(YOUR GOAL): Check every line of the records below for the string "para", then report only how many lines have it.

(Saved entries):
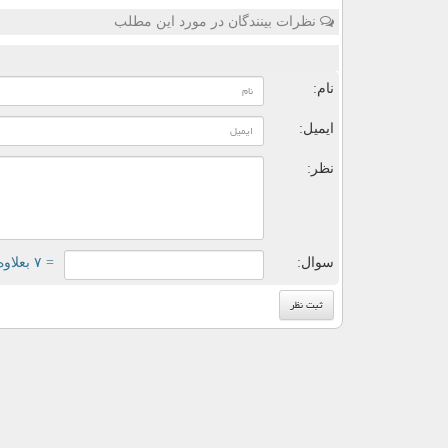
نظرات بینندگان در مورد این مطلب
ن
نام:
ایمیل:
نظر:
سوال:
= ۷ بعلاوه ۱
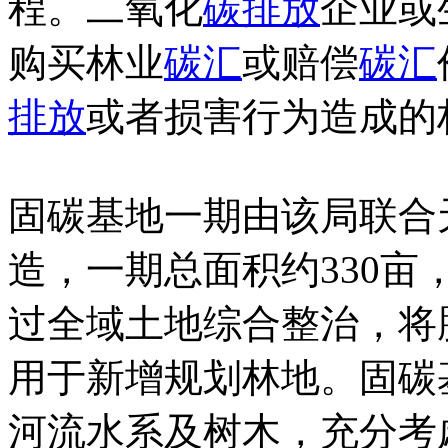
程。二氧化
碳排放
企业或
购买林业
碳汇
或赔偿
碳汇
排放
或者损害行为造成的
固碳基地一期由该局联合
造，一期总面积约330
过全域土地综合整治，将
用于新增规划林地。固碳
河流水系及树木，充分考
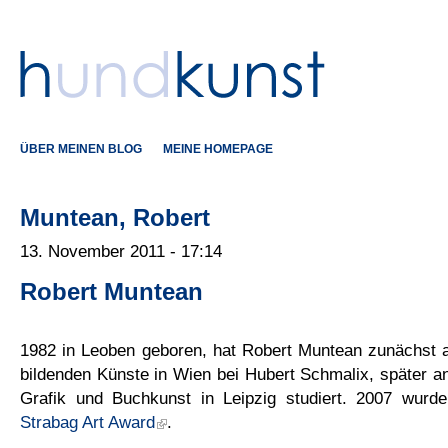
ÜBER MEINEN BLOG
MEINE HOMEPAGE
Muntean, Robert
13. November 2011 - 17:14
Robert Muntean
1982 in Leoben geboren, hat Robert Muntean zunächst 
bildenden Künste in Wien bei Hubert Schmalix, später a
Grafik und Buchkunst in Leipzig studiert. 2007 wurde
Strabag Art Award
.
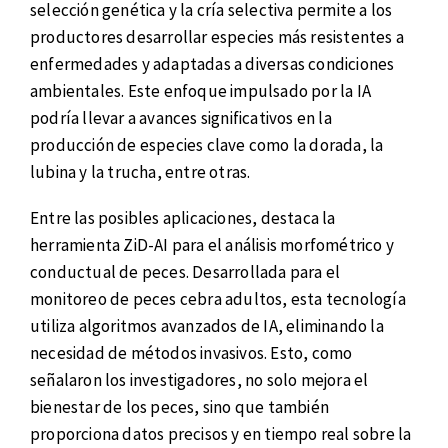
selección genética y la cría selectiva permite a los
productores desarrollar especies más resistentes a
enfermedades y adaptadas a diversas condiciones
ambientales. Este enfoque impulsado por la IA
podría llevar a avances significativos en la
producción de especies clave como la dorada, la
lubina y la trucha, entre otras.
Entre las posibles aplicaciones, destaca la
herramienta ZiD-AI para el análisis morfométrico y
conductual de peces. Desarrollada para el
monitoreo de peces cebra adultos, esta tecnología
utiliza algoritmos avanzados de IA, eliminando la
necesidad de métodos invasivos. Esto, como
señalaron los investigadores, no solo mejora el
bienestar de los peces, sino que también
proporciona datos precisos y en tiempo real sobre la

--

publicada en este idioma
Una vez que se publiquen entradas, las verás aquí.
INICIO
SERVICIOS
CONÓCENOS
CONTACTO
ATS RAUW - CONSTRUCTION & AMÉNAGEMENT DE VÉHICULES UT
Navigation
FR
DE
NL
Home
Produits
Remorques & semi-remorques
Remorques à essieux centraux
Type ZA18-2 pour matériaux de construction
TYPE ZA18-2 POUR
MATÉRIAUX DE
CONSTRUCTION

* * *

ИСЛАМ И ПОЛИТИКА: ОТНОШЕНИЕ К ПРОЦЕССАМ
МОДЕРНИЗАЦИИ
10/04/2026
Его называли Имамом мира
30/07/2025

(YOUR SOLUTION): 2